A Geodesically Convex Example on SPDs

Hajg Jasa 2025-04-16

Introduction

In this example we compare the Convex Riemannian Proximal Gradient (CRPG) method [BJJP25a] with the Cyclic Proximal Point Algorithm, which was introduced in [Bac14], on the space of symmetric positive definite matrices.
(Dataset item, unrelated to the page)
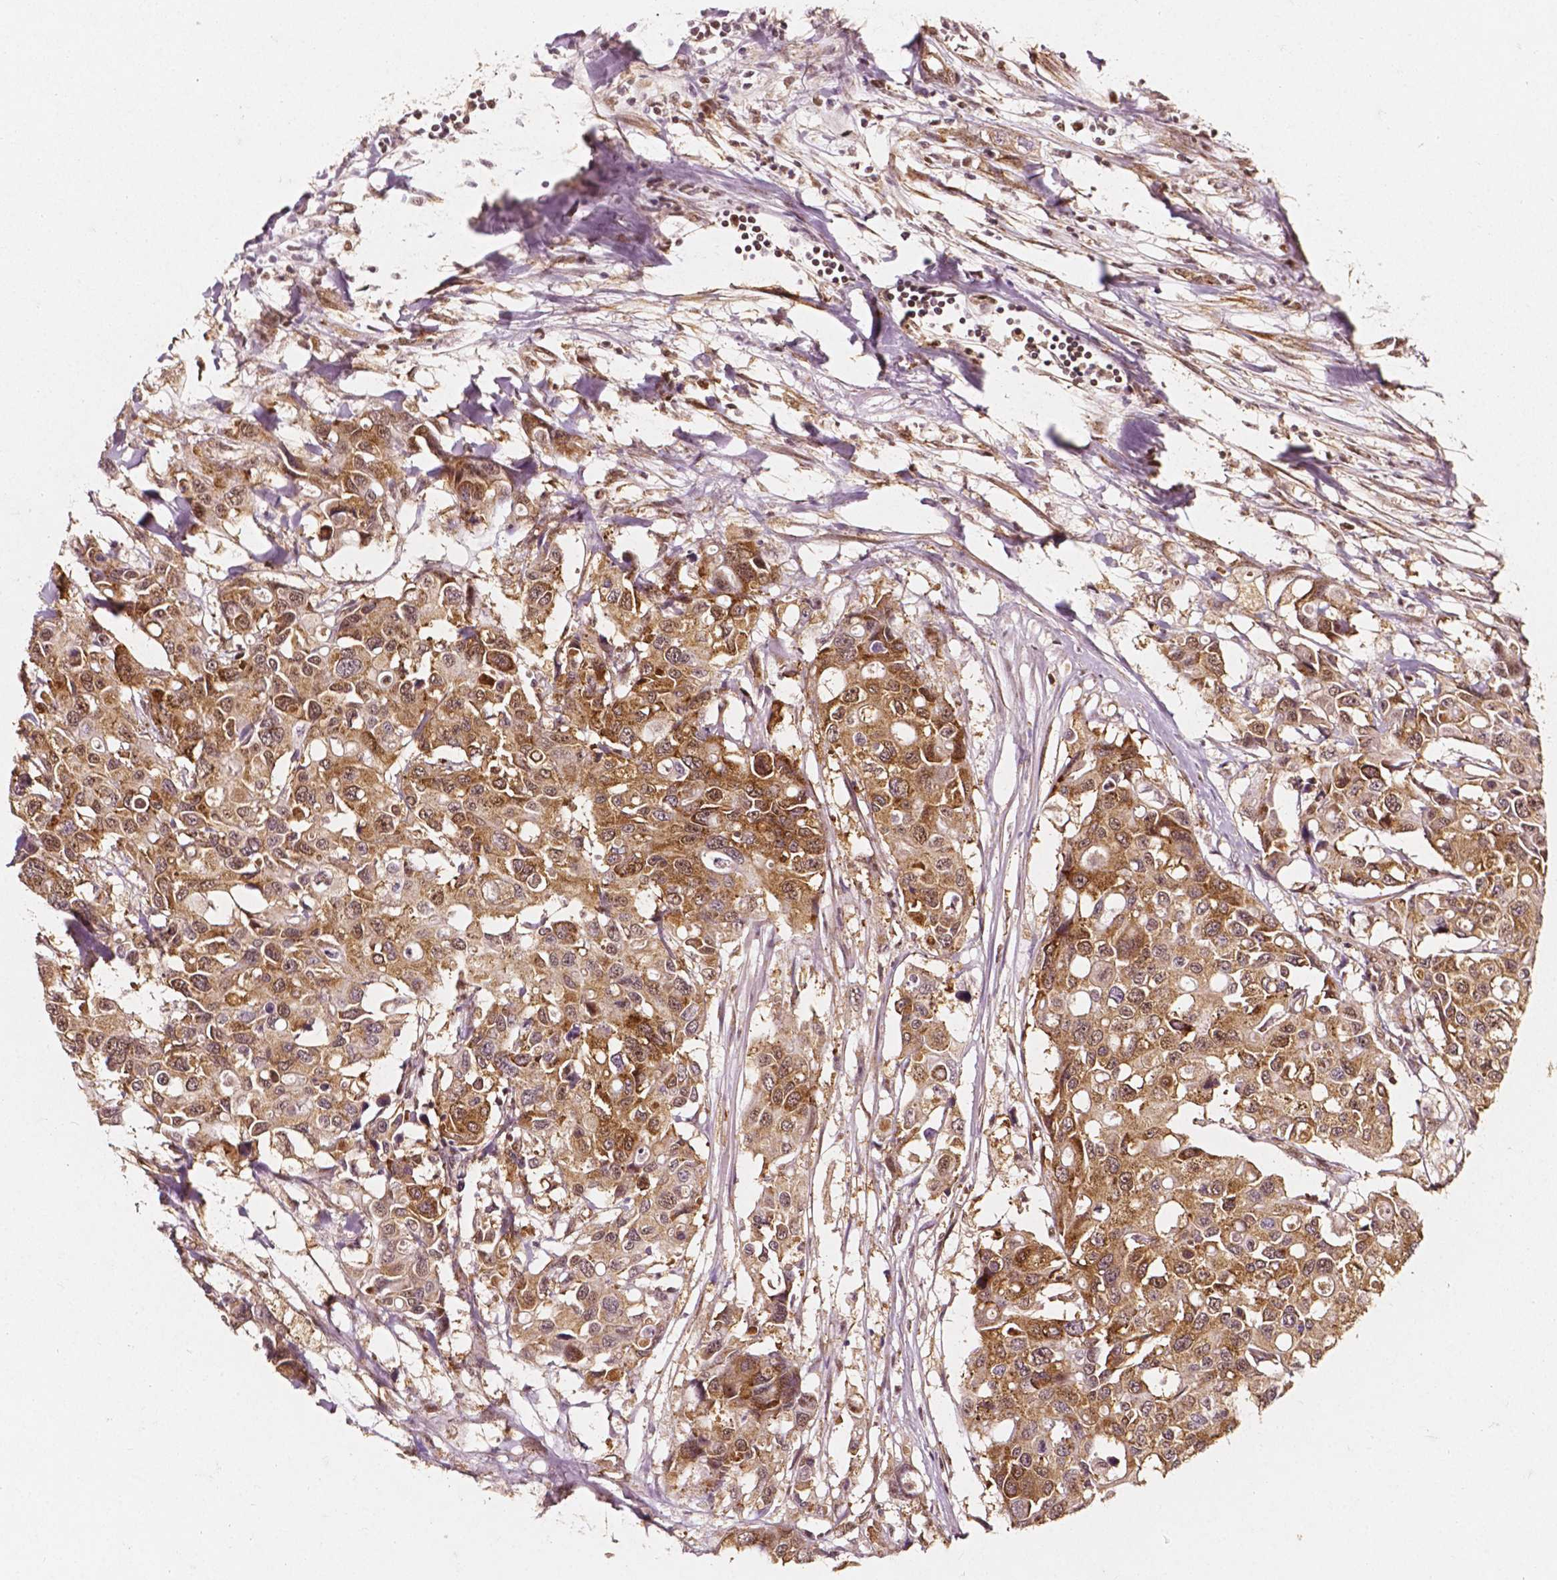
{"staining": {"intensity": "moderate", "quantity": ">75%", "location": "cytoplasmic/membranous,nuclear"}, "tissue": "colorectal cancer", "cell_type": "Tumor cells", "image_type": "cancer", "snomed": [{"axis": "morphology", "description": "Adenocarcinoma, NOS"}, {"axis": "topography", "description": "Colon"}], "caption": "Adenocarcinoma (colorectal) stained with IHC demonstrates moderate cytoplasmic/membranous and nuclear staining in approximately >75% of tumor cells.", "gene": "SMN1", "patient": {"sex": "male", "age": 77}}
This example reproduces the results from [BJJP25a], Section 5.3.

using PrettyTables
using BenchmarkTools
using CSV, DataFrames
using ColorSchemes, Plots, LaTeXStrings, CairoMakie, Chairmarks
using Random, LinearAlgebra, LRUCache
using ManifoldDiff, Manifolds, Manopt, ManoptExamples
import ColorSchemes.tol_vibrant

The Problem

Let $\mathcal M = \mathcal H^2$ be the $2$-dimensional hyperbolic space.

Let $g \colon \mathcal M \to \mathbb R$ be defined by

\[g(p) = \log(\det(p))^4.\]

Observe that the function $g$ is geodesically convex with respect to the Riemannian metric on $\mathcal M$.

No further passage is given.